■ **Instruction**
Every line of the material needs an exact copy, apart from the images.

■ **Data to process**
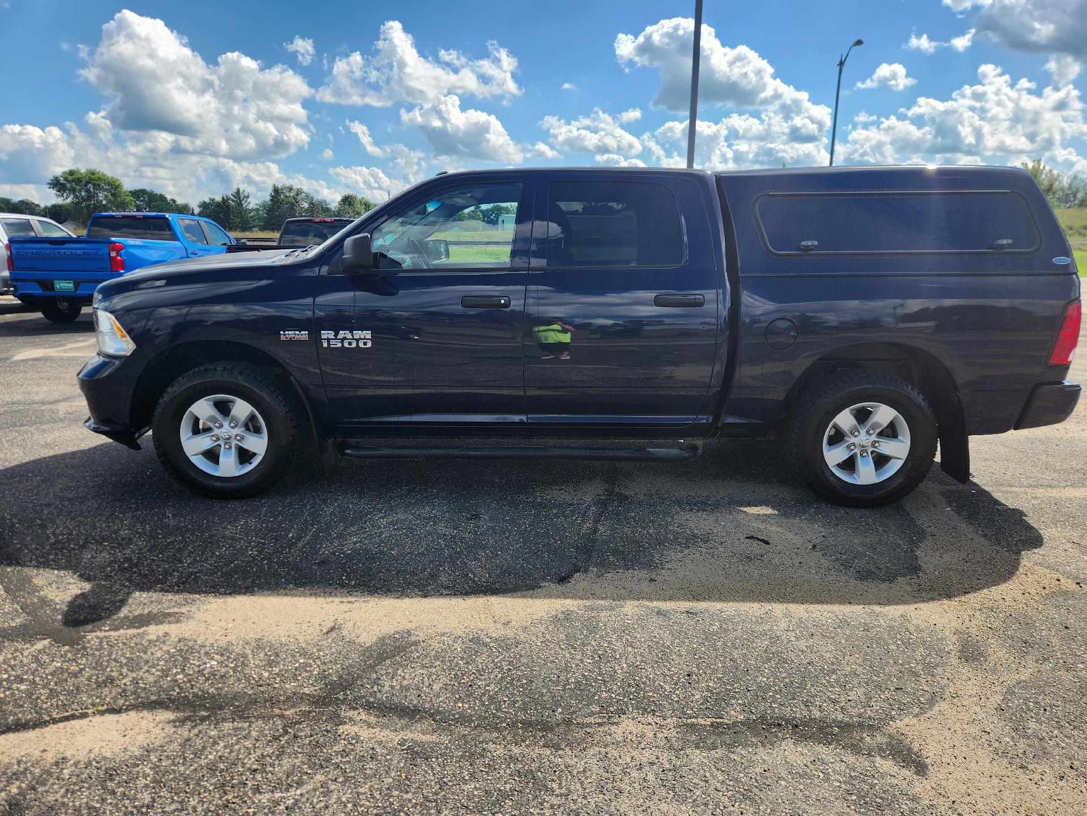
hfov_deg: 73.9
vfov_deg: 58.9
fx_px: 722
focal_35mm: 23
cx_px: 544
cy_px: 408
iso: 20
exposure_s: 1/1472
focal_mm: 5.4
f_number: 1.8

■ **Solution to the exercise**
hfov_deg: 73.9
vfov_deg: 58.9
fx_px: 722
focal_35mm: 23
cx_px: 544
cy_px: 408
iso: 20
exposure_s: 1/1472
focal_mm: 5.4
f_number: 1.8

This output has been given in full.